Another question: Does England still allow the cruel sport of fox hunting?

Tj Marbois

One thing to consider would be the coming - biotech alternatives to animal cruelty...


Perphaps by pushing more funding towards this kind of solution - we can save our animal friends from harm?

Hungry Hyaena

The UK and much of Europe is at least a decade "ahead" of the United States in regards to animal rights and progressive environmentalism. In some cases, their eager-beaver approach has resulted in over-extension, but by-and-large, the EU puts the United States to shame.

Fox hunting was officially banned last year, but many members of the British aristocracy are still hunting in an effort to protest the decision. All hunting can be called cruel, but fox hunting is more about the dogs and the riders having fun at the expense of the fox.
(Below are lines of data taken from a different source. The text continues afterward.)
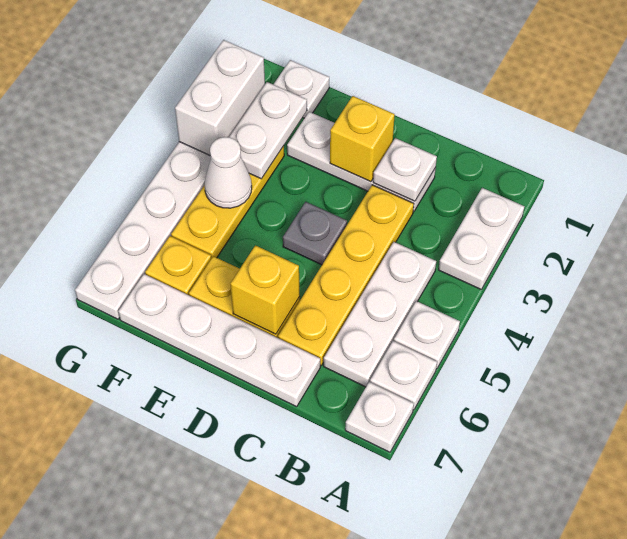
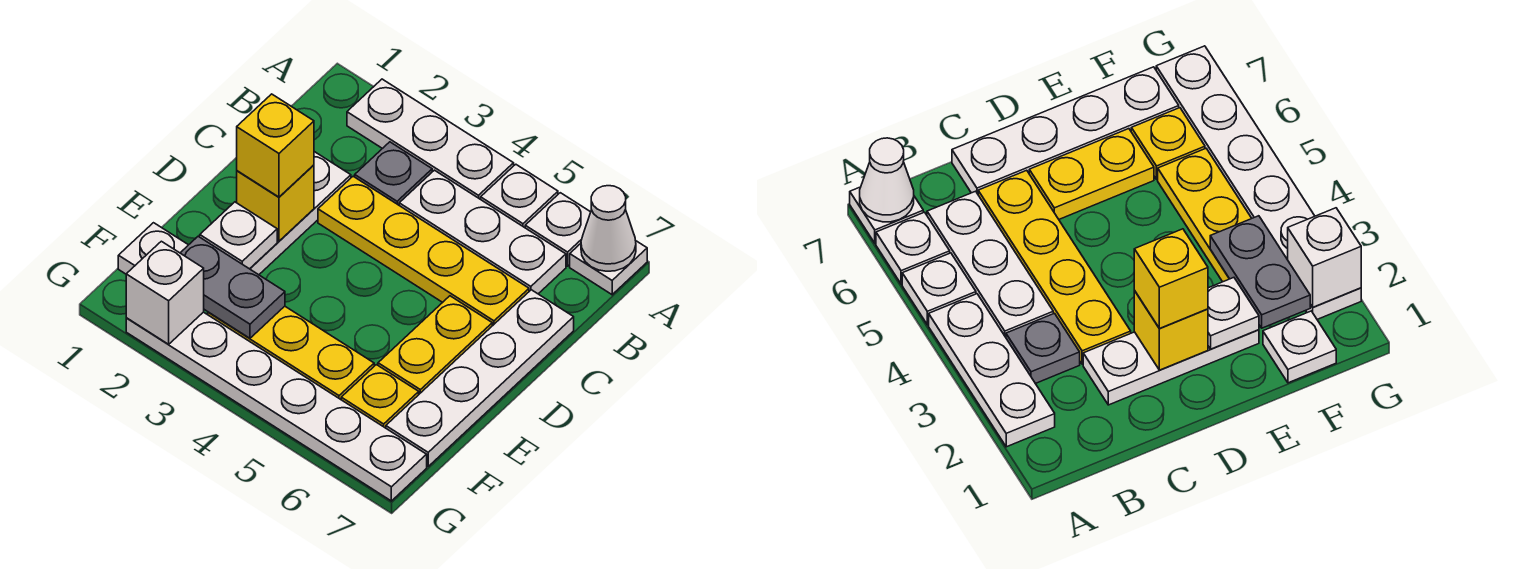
white plate A2:A3 level 1 -> white plate A2:A4 level 1
white plate C2 level 2 -> white plate E2 level 2
grey plate D4 level 1 -> grey plate B3 level 1
yellow brick D6 level 2 -> yellow brick D2 level 3
white plate F2:F3 level 2 -> grey plate F2:F3 level 2
white cone F4 level 2 -> white cone A7 level 2
white brick G2:G3 level 2 -> white brick G2 level 2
As for the bioengineered meats: I'm all for it, even though I probably wouldn't eat much if any of it. It will take years before this is available, though.

tj Marbois

Id say bioengineered 'leather' could be no more than 1-2yrs away - if there was a real financial push towards it...as could be bioengineered 'woods' and many other tissue engineered technologies.

Save the forests while were at it...

All of our 'hypothetical' technologies are always 'years' away when there is no real financial or moral desire to get there. Where there is a will - there is a way...remember how we got to the moon?